Я уже писал о тех отрядах легкой кавалерии, которые были организованы советской властью для помощи кооперации, для контроля рыбных промыслов, для поднятия производительности тяжелой промышленности, для всего вообще. До них был просто кабак, после них начался пожар в кабаке. Власть подбирала окончательный лумпенпролетариат и, как свору собак, спускала их на настоящих трудящихся. Власти на жизнь и на смерть эти своры не имели, но они имели власть на донос, что во многих случаях означало то же самое. В числе прочих разновидностей социалистической конницы были сформированы отряды «для помощи писателям». Я полагаю, что братья с сожалением вспоминали о коннице Батыя.
Влекомый недугом репортерского любопытства, я пошел на собрание, где легкая кавалерия должна была помогать писателю Пантелемону Романову. Родовспомогательная комната, где легкая кавалерия должна была помогать появлению на свет очередной новеллы П. Романова, была переполнена махорочным дымом и отбросами фабрично-заводских задворков. Какие-то безлобые юнцы, какие-то орлеанские девы русской революции, Господом Богом лишенные даже и прелестей флирта — хотя бы и фабрично-заводского.

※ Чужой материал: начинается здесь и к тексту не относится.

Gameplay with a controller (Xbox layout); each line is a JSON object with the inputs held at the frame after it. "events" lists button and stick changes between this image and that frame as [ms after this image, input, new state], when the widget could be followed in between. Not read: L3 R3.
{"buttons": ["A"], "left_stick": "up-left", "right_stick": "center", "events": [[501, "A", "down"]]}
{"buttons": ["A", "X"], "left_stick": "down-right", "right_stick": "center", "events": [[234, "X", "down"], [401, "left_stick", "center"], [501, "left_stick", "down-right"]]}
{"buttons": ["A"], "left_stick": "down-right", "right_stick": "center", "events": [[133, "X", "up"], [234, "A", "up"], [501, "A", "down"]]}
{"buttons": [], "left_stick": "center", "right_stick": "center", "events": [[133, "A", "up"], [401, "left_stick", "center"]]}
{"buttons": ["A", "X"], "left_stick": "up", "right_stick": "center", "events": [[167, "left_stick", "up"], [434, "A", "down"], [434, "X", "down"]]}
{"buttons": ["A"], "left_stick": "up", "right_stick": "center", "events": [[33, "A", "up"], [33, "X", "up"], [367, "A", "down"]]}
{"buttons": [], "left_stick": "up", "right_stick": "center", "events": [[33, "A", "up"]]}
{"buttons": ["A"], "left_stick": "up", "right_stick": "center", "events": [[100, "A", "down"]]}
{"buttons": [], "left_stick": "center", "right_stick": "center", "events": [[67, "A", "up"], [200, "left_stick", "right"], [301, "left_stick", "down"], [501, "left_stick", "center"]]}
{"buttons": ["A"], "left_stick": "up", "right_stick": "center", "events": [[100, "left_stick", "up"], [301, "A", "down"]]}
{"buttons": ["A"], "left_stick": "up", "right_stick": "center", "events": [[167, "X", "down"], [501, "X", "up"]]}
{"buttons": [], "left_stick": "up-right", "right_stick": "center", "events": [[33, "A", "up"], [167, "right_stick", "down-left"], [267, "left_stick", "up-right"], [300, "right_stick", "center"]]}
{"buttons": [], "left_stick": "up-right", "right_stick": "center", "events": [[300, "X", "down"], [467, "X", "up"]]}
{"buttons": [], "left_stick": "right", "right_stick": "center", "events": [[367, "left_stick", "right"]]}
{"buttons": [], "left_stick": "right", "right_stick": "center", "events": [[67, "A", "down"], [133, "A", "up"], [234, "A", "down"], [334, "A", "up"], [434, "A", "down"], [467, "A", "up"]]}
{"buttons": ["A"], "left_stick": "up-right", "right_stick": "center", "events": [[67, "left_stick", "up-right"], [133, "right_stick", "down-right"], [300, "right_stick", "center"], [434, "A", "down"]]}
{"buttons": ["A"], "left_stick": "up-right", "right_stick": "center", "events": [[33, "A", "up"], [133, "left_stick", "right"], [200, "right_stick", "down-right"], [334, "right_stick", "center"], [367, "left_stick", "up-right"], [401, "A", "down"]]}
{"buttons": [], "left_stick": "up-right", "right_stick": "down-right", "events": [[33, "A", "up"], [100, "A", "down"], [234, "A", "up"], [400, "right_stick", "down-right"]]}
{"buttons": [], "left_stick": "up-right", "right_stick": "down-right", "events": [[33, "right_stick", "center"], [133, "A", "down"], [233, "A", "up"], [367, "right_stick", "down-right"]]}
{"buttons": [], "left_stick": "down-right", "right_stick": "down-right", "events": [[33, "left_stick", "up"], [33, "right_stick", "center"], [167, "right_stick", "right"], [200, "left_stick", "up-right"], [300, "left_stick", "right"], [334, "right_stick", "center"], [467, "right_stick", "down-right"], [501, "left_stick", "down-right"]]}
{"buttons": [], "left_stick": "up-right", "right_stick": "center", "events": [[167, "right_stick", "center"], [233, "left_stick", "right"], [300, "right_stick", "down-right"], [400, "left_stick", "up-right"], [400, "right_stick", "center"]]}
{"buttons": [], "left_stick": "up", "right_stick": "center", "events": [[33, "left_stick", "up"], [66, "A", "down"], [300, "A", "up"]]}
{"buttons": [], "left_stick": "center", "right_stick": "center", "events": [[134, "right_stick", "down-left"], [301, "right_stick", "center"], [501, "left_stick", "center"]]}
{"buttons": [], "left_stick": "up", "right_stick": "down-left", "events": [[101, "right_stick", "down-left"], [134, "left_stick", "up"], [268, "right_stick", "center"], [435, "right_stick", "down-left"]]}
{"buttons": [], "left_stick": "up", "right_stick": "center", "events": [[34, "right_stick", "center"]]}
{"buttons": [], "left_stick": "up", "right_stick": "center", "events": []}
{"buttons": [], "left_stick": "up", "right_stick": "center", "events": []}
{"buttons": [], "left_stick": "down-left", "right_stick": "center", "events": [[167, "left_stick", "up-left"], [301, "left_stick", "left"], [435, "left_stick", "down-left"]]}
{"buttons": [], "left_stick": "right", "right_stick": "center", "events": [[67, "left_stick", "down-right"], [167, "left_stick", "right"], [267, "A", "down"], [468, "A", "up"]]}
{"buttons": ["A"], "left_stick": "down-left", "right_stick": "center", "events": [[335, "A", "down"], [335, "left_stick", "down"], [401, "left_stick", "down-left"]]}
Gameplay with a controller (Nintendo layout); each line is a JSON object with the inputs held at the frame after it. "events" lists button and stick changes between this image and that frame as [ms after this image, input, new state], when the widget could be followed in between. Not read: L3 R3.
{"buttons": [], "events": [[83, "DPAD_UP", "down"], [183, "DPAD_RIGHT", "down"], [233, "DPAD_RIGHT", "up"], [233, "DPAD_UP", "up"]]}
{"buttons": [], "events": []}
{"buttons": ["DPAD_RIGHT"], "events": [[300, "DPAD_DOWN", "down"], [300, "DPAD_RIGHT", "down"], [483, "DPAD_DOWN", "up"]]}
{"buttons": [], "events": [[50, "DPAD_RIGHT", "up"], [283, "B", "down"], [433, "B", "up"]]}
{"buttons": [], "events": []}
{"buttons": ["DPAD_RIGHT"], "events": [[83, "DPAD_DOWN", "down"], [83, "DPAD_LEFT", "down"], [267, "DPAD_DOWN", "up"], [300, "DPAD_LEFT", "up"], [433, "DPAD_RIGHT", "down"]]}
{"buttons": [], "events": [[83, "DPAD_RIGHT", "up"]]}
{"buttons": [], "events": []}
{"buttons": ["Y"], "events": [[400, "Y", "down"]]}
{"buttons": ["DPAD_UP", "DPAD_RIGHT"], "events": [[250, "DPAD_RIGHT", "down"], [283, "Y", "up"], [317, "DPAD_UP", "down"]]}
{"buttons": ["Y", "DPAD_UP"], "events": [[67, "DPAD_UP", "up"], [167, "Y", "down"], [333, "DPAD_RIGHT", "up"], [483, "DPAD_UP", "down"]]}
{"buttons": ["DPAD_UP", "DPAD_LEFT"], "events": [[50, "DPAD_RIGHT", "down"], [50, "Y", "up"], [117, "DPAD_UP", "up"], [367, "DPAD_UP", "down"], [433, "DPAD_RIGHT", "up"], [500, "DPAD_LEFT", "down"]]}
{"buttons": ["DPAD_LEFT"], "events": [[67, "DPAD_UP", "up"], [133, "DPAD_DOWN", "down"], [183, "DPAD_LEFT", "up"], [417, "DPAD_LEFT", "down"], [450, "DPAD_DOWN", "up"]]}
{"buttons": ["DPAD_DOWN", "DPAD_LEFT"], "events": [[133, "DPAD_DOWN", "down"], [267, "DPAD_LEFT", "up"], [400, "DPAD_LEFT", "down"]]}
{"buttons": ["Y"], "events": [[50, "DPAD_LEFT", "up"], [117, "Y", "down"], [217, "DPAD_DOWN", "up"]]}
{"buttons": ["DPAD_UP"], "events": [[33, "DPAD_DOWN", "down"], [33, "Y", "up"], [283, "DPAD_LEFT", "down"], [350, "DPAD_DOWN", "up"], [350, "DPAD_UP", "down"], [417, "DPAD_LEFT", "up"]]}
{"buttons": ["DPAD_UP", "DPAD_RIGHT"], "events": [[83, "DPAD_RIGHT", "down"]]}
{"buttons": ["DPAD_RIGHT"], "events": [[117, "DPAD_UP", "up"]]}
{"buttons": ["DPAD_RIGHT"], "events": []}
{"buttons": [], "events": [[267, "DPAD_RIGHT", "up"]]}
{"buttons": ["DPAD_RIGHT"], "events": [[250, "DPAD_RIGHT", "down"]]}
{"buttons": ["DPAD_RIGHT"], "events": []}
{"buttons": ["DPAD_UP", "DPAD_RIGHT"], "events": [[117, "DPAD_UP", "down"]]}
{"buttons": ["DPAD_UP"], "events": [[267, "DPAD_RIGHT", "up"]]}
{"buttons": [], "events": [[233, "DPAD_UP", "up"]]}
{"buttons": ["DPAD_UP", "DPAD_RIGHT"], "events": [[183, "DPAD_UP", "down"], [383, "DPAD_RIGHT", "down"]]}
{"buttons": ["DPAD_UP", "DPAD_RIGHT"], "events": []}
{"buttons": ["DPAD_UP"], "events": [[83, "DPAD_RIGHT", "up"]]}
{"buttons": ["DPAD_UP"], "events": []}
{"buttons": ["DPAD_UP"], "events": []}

За столом, вооруженный рукописью и графином воды, сидел П. Романов и судорожно пил воду — вода уходила потом.
Новелла не блистала ничем. Это был скроенный по стандарту Главлита рассказ о том, как «мелочи быта» сбивают с революционного пути героев социалистической стройки. Это был тошный рассказ — П. Романов умел писать кое-что значительно лучшее. Легкая кавалерия слушала внимательно и настороженно. Чтение кончилось. И кавалерия пошла в атаку.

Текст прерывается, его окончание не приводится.